» What you should do
Set down exactly the lines below between the line holding "photomicrograph of neoplastic" and the line holding "of human breast", inclusive; no other line belongs in the answer.

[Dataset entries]
# # # # # # #

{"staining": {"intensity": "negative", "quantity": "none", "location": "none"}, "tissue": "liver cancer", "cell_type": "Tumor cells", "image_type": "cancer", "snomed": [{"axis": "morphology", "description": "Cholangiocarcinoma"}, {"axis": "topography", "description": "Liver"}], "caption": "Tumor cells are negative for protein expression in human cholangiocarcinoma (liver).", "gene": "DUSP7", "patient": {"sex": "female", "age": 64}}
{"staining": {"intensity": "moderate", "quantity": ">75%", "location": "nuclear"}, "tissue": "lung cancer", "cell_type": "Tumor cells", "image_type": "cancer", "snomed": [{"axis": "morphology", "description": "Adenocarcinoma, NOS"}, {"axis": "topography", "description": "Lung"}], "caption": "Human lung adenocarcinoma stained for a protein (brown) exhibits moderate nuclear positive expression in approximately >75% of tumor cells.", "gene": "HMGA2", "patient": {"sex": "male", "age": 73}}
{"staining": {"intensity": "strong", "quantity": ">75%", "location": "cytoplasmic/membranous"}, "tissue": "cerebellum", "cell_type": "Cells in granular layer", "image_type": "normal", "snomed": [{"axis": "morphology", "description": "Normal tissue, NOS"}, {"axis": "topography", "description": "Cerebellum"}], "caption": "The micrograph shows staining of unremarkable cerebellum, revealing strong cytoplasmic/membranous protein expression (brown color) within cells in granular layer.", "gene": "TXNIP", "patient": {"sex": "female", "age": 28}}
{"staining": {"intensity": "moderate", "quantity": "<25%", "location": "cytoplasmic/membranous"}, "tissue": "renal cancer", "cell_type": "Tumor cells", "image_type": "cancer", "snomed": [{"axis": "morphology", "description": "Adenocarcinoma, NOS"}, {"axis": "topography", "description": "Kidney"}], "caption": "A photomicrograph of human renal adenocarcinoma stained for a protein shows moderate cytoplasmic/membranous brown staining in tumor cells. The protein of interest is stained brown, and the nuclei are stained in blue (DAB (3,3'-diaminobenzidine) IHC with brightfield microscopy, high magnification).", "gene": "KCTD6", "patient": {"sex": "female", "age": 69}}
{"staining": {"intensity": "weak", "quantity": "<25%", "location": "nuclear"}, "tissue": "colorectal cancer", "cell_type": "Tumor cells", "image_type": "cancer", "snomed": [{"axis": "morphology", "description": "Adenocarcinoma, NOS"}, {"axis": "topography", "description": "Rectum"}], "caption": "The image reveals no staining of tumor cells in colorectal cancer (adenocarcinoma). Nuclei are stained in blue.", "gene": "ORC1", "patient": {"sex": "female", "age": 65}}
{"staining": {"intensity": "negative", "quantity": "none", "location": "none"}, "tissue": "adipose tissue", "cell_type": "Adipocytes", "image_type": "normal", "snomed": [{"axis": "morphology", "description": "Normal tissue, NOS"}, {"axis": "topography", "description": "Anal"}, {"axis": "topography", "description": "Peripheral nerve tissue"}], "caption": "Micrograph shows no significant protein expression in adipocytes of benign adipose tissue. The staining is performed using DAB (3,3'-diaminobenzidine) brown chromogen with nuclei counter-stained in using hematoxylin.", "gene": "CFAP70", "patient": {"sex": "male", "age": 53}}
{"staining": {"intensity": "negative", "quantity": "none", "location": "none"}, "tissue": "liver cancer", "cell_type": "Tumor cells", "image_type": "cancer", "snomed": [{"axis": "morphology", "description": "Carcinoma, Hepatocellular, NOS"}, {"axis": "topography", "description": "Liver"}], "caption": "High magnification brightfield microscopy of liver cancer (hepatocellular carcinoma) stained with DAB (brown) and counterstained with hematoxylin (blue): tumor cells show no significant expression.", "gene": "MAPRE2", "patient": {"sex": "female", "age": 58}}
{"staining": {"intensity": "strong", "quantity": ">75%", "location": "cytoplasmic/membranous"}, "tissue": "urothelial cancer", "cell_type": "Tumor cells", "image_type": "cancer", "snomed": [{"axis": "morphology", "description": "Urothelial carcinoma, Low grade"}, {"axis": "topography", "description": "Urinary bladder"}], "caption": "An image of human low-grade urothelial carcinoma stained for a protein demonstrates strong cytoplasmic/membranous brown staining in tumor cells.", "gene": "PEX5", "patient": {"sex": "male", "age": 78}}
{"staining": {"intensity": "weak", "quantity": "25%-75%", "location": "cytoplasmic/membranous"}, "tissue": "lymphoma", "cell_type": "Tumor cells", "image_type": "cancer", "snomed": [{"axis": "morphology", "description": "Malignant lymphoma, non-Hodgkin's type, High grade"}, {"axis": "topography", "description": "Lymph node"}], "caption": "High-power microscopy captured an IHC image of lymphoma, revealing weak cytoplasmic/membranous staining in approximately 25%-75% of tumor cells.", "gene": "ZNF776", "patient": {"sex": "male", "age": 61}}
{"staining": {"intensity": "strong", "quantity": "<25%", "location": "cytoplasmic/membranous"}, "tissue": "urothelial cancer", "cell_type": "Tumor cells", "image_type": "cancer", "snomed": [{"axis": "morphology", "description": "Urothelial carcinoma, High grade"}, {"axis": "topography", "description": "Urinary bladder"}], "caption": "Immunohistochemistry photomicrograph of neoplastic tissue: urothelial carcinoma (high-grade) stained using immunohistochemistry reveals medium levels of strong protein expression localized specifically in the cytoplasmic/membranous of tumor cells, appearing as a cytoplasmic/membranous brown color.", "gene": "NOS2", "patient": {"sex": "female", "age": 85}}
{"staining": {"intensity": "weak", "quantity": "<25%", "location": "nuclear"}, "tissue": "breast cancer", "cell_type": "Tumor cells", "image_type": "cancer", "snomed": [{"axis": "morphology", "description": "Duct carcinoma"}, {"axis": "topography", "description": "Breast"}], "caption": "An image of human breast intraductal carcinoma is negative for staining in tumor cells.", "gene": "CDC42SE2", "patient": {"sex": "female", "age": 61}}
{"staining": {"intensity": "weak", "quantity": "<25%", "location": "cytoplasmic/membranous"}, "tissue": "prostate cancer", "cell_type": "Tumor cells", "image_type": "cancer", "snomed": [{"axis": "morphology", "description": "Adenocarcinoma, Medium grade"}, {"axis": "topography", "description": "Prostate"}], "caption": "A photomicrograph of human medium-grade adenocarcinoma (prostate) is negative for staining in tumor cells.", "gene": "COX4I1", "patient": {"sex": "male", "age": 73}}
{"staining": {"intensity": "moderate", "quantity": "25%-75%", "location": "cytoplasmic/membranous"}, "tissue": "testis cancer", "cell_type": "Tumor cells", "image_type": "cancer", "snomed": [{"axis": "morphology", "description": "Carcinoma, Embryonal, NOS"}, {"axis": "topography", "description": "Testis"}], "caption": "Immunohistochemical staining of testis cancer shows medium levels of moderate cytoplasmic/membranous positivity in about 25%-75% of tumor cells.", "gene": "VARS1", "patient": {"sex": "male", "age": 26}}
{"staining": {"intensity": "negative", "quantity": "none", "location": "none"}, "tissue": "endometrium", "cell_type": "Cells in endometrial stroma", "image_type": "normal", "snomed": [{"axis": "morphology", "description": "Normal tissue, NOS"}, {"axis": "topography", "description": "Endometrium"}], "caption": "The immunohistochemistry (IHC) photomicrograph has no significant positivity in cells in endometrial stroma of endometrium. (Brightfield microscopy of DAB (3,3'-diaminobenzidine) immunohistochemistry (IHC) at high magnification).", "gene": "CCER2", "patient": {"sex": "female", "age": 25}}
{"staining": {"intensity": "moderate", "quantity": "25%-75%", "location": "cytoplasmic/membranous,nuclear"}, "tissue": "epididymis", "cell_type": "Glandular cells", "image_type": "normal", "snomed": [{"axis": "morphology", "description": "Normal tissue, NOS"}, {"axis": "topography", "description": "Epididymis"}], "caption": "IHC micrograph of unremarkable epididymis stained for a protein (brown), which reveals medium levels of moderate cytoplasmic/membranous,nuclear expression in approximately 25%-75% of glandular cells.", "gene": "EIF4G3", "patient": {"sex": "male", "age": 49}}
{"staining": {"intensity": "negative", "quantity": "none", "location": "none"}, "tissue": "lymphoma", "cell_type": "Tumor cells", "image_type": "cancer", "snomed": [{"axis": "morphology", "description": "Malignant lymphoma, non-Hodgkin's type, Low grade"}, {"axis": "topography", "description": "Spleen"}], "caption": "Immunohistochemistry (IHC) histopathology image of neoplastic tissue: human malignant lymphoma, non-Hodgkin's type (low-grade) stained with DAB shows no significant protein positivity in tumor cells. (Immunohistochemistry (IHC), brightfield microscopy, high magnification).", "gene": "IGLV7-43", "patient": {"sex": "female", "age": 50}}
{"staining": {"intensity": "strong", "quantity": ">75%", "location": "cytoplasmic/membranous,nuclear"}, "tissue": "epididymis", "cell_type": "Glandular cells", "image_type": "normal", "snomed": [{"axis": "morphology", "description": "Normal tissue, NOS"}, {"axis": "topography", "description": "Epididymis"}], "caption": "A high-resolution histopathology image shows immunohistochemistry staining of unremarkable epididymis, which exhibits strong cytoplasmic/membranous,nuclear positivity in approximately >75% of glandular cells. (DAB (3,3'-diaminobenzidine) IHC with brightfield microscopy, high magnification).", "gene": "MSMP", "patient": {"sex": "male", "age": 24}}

# # # # # # #

» Worked solution
{"staining": {"intensity": "strong", "quantity": "<25%", "location": "cytoplasmic/membranous"}, "tissue": "urothelial cancer", "cell_type": "Tumor cells", "image_type": "cancer", "snomed": [{"axis": "morphology", "description": "Urothelial carcinoma, High grade"}, {"axis": "topography", "description": "Urinary bladder"}], "caption": "Immunohistochemistry photomicrograph of neoplastic tissue: urothelial carcinoma (high-grade) stained using immunohistochemistry reveals medium levels of strong protein expression localized specifically in the cytoplasmic/membranous of tumor cells, appearing as a cytoplasmic/membranous brown color.", "gene": "NOS2", "patient": {"sex": "female", "age": 85}}
{"staining": {"intensity": "weak", "quantity": "<25%", "location": "nuclear"}, "tissue": "breast cancer", "cell_type": "Tumor cells", "image_type": "cancer", "snomed": [{"axis": "morphology", "description": "Duct carcinoma"}, {"axis": "topography", "description": "Breast"}], "caption": "An image of human breast intraductal carcinoma is negative for staining in tumor cells.", "gene": "CDC42SE2", "patient": {"sex": "female", "age": 61}}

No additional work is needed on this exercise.